==== PAGE TEXT ====

Eprimary Management, Switch Failures | IBM SG24-5131-00 guide

9.4.2 Eprimary Management

The SP switch has an internal primary backup concept, where the primary node, known as the Eprimary, is backed up automatically by a backup node. So, in case any serious failure happens on the primary, it will resign from work, and the backup node will take over the switch network handling, keeping track of routes, working on events, and so on.

HACMP/ES used to have an Eprimary management function with versions below 4.3; so, if you upgrade to Version 4.3 and also upgrade your switch to the SP switch, and you had configured Eprimary management previously within the HACMP definitions, you have to unmanage it.

To check whether the Eprimary is set to be managed, issue the following command:

odmget -q’name=EPRIMARY’ HACMPsp2

If the switch is set to MANAGE, before changing to the new switch, run the script:

/usr/es/sbin/cluster/events/utils/cl_HPS_Eprimary unmanage

As the SP switch has its availability concept built-in, there is no need to do it outside the PSSP software, so, HACMP doesn’t have to take care of it any more.

9.4.3 Switch Failures

As mentioned before, a node in the SP is still restricted to have a maximum of one switch adapter installed. Therefore, even with the software being able to assign a new primary node within the SP and outside of HACMP, the switch adapter is still a single point of failure.

==== PROVIDED INFORMATION ====

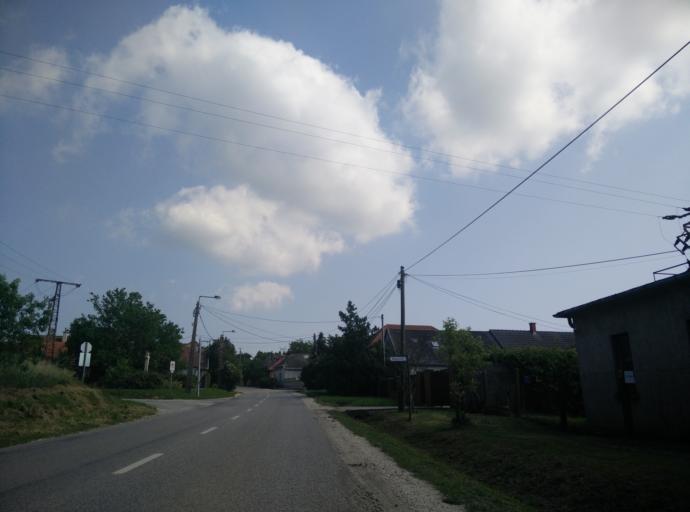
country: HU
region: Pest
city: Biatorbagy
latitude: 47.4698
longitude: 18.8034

====
==== PROVIDED INFORMATION ====

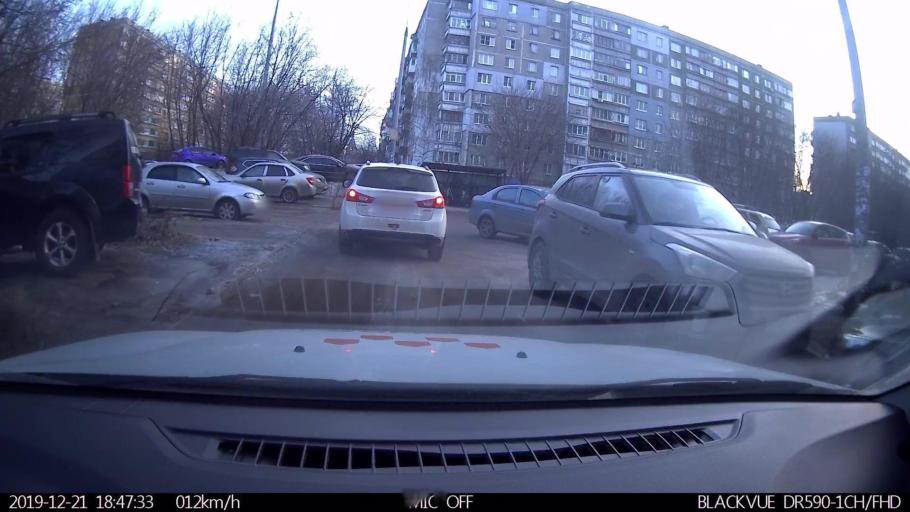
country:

====

# TASK 1
The SP switch text names the work that the backup node takes over when the primary resigns. List each activity it names.
# TASK 2
Carry on the SP switch text past its last sentence, which ends "still a single point of failure."
None of the items is needed for this work.

# TASK ANSWER 1
- switch network handling
- keeping track of routes
- working on events

# TASK ANSWER 2
If the switch adapter in a node resigns from work due to a software or hardware problem, the switch network is down for that node.

If any application running on that node relies on the switch network, this means that the application has virtually died on that node. Therefore, it might be advisable to promote the switch network failure into a node failure, as described in 2.6.2.1, “Single Point-of-Failure Hardware Component Recovery” on page 46. HACMP would be able to recognize the network failure when you configure the switch network as an HACMP network, and thus would react with a network_down event, which in turn would shut down the node from HACMP, causing a takeover.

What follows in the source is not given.